One of the first digital images ever made, made of two superimposed scans at different thresholds, because each pixel could only display 1 bit of information (black or white).

As DPReview points out, Kirsch has never stopped improving his most famous invention, even after retiring in 2001.. In a 2010 interview with WIRED, he wrote his efforts to create a system that uses “variable shaped pixels” instead of the fields that have dominated digital imaging since he invented them.

In that interview, he called Fields ‘the logical thing to do’, but lamented that the decision, “was something very foolish that everyone in the world has suffered since.”

So at the ripe old age of 81 he started working on a masking system that makes up 6 x 6 pixels area and then intelligently divides these areas into the two sections that have the most contrast before the pixels on opposite sides of the screen merge seam.
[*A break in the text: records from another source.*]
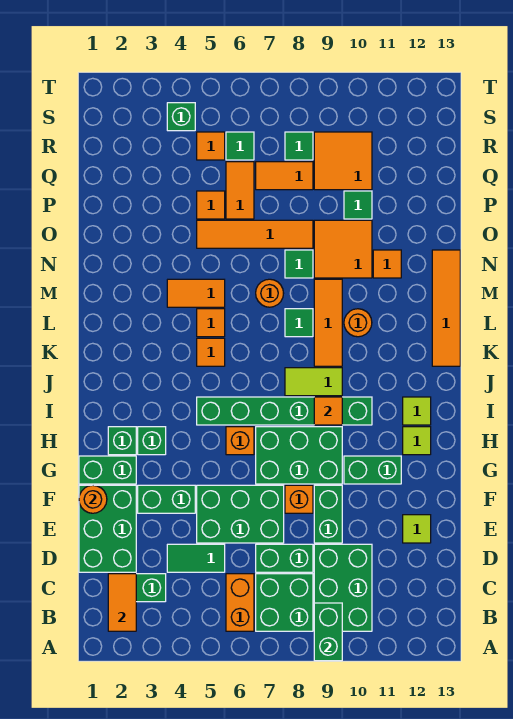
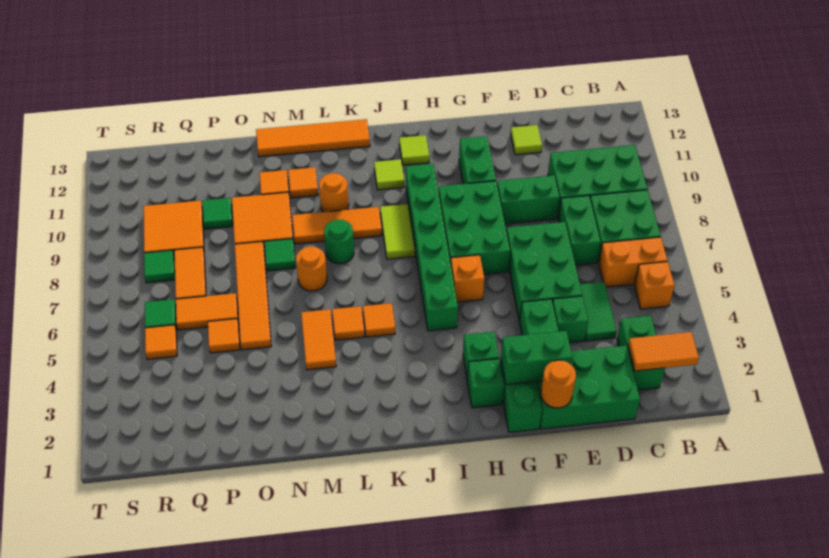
green 1x2 brick [314,603,342,661] -> green 1x2 brick moved to [501,331,572,385]
orange 1x1 brick [285,485,313,513] -> orange 1x1 brick moved to [634,262,675,309]
lime 1x1 tile [403,427,431,455] -> lime 1x1 tile moved to [374,159,404,190]
orange 1x1 tile [314,397,342,425] -> orange 1x1 tile moved to [288,167,318,198]
green 1x1 tile [285,309,313,337] -> green 1x1 round brick [324,220,354,264]
green 1x1 brick [167,103,195,131] -> green 1x1 brick moved to [553,296,588,343]

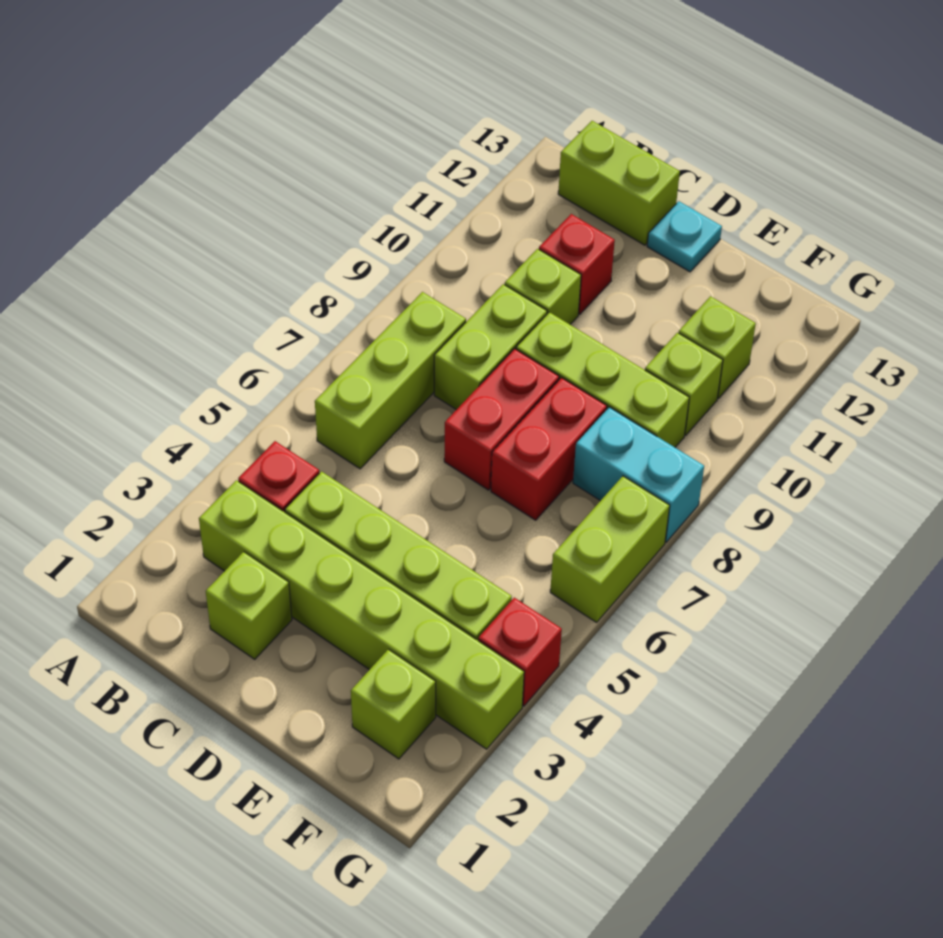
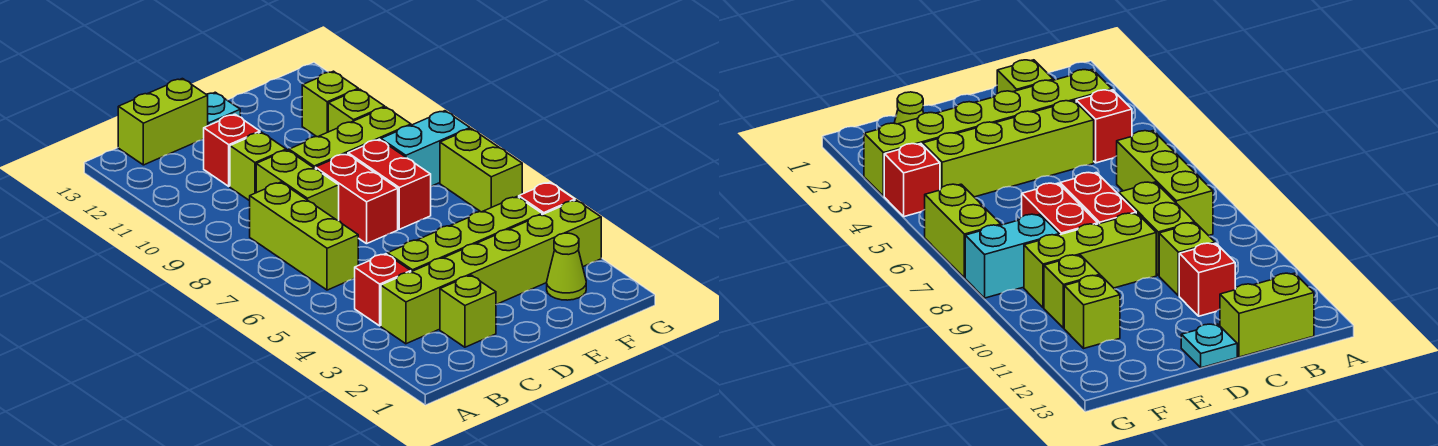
lime 1x1 brick [351,649,436,759] -> lime 1x1 cone [547,233,586,300]

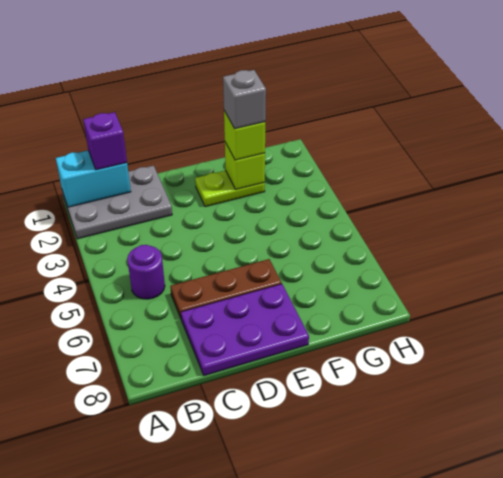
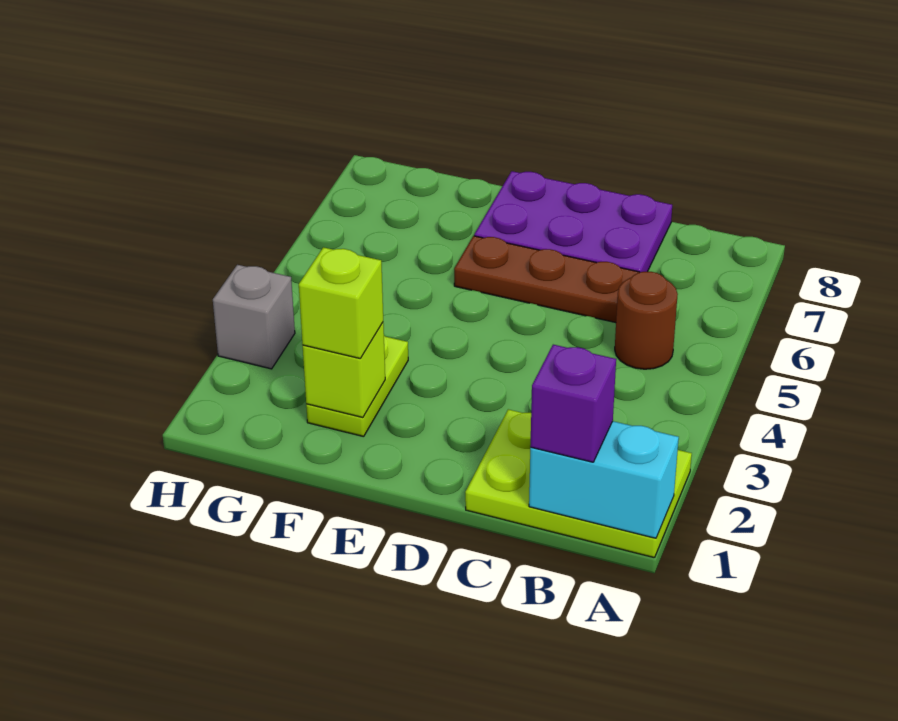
grey 2x3 plate [62,166,172,239] -> lime 2x3 plate [465,409,692,558]
purple 1x1 round brick [127,245,165,299] -> brown 1x1 round brick [615,272,678,369]
lime 1x2 plate [195,170,265,207] -> lime 1x2 plate turned to [306,336,408,437]
grey 1x1 brick [223,70,266,129] -> grey 1x1 brick moved to [213,265,295,369]

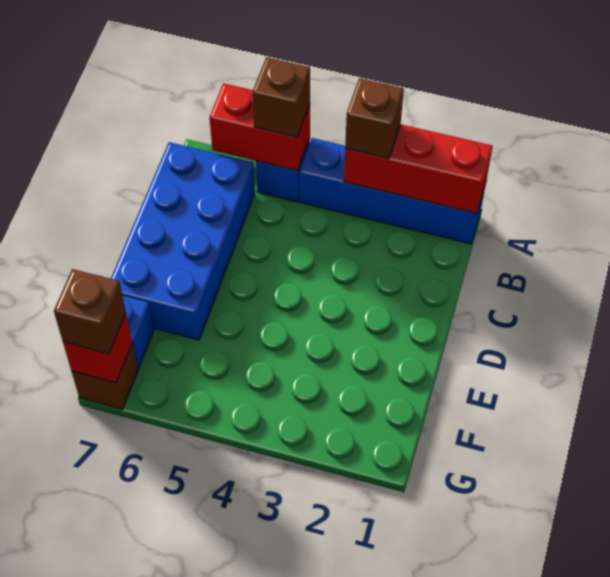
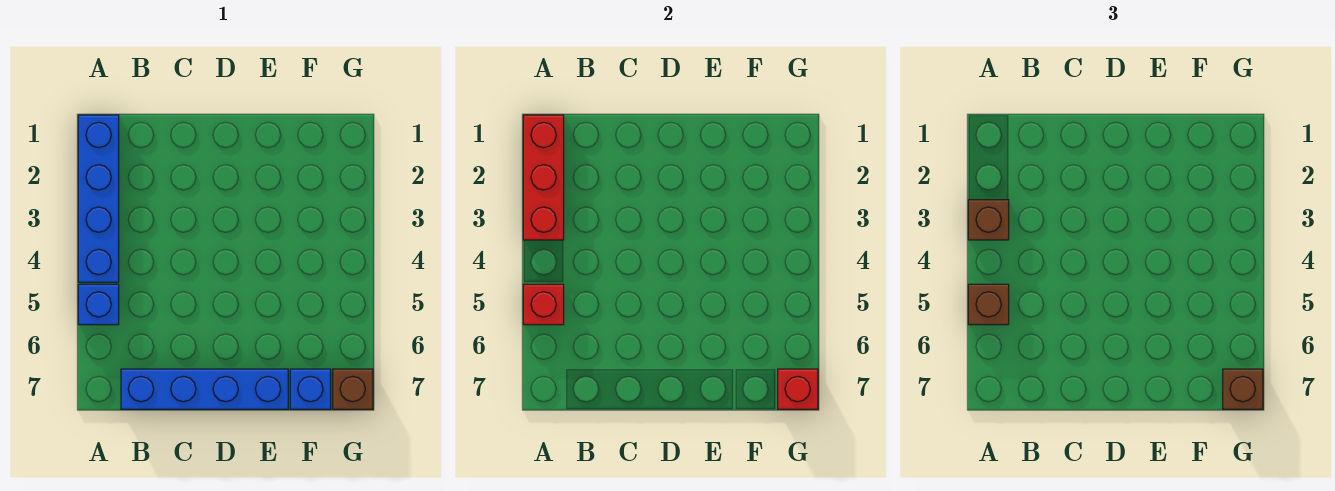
red 1x2 brick [209,84,310,171] -> red 1x1 brick [523,284,564,325]
blue 2x4 brick [111,142,255,340] -> blue 1x4 brick [121,369,288,409]

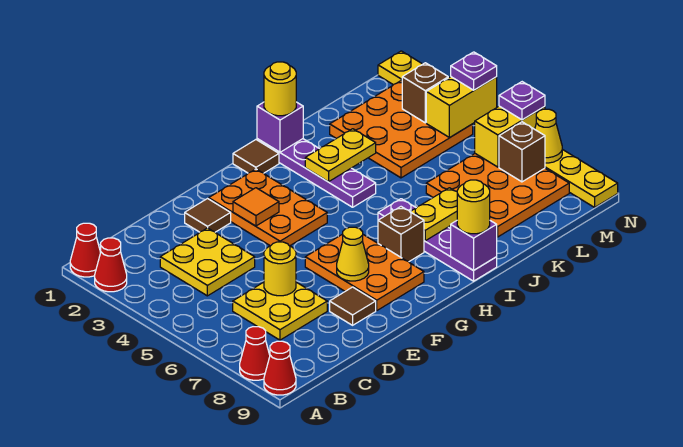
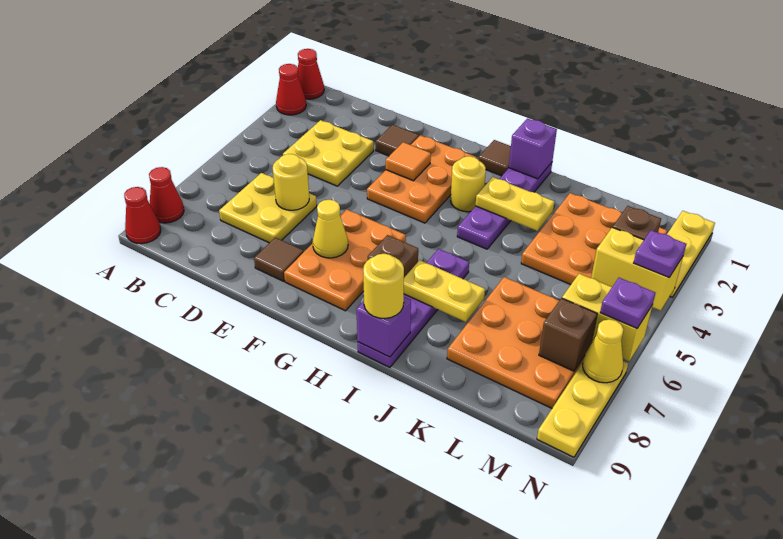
yellow 1x1 round brick [264,62,296,116] -> yellow 1x1 round brick moved to [451,156,486,212]

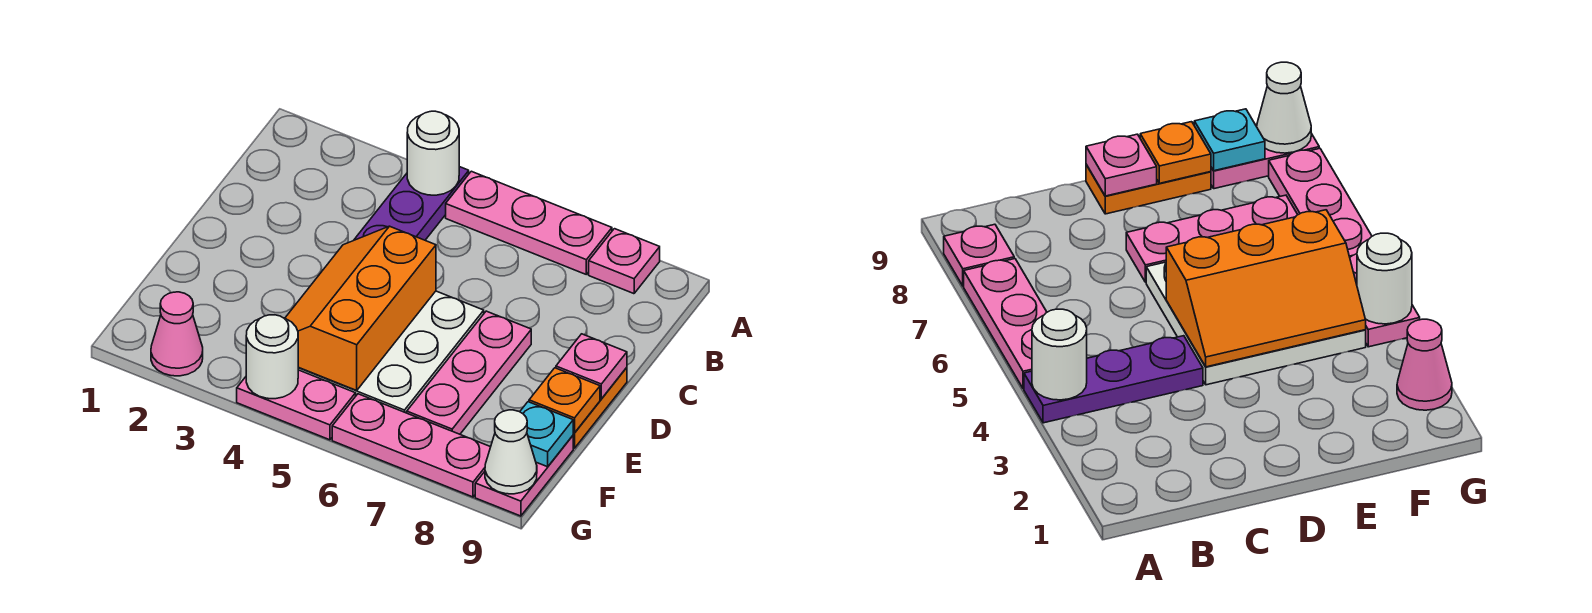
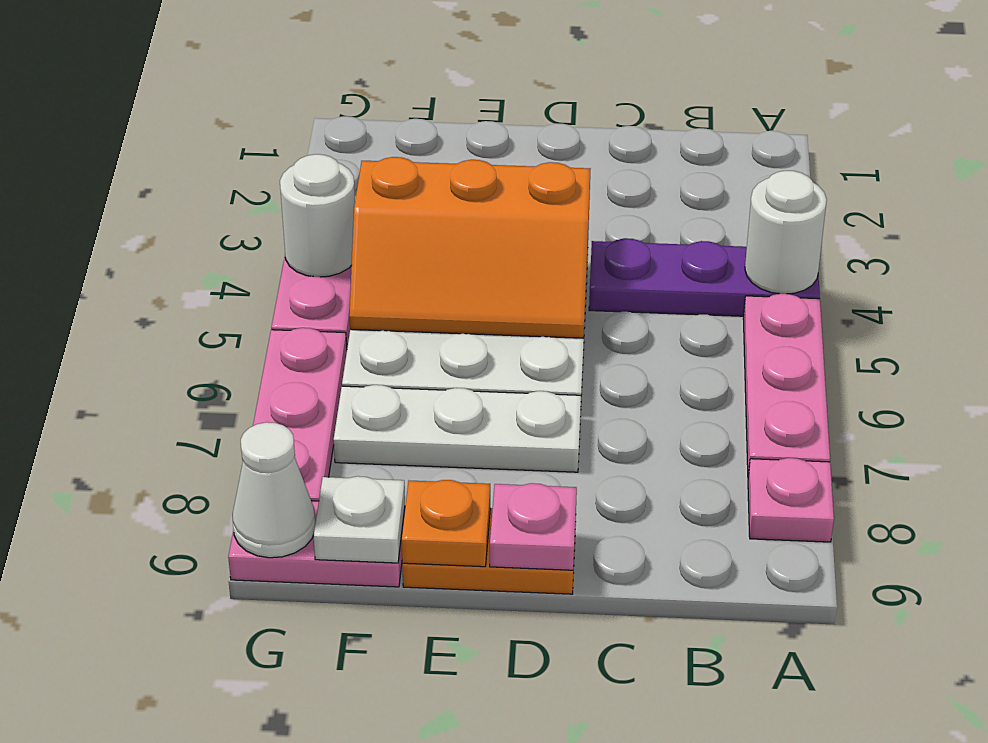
orange 2x3 slope [285,226,436,390] -> orange 2x3 slope turned to [349,157,590,338]
pink 1x3 plate [407,311,531,434] -> white 1x3 plate [334,385,581,472]
cyan 1x1 plate [520,402,573,467] -> white 1x1 plate [314,476,405,563]
pink 1x1 cone [151,292,203,376] -> none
The idea was never caught, but he explains the technology and its benefits in detail in the video below:

But while the incredible confessions described above certainly give you a sense of Russell Kirsch, the engineer, Kirsch’s best personal image probably comes from a 2012 blog post by a man named Joel Runyon, who met Kirsch over coffee in Portland.

After revealing that Runyon’s computer and the images on it would probably not exist – if they did not exist – without Kirsch’s contributions to engineering and computer science, the 83-year-old Kirsch shared the following words:

I think, I have always believed that none of us are held back from what we set out to do. Most people think the opposite – that all things hold back from them that they are meant to do and that they end up doing nothing.

Mr. Kirsch may be gone, but his legacy will live on in one of the nearly 3.8 billion photos currently taken each day. May he rest in peace.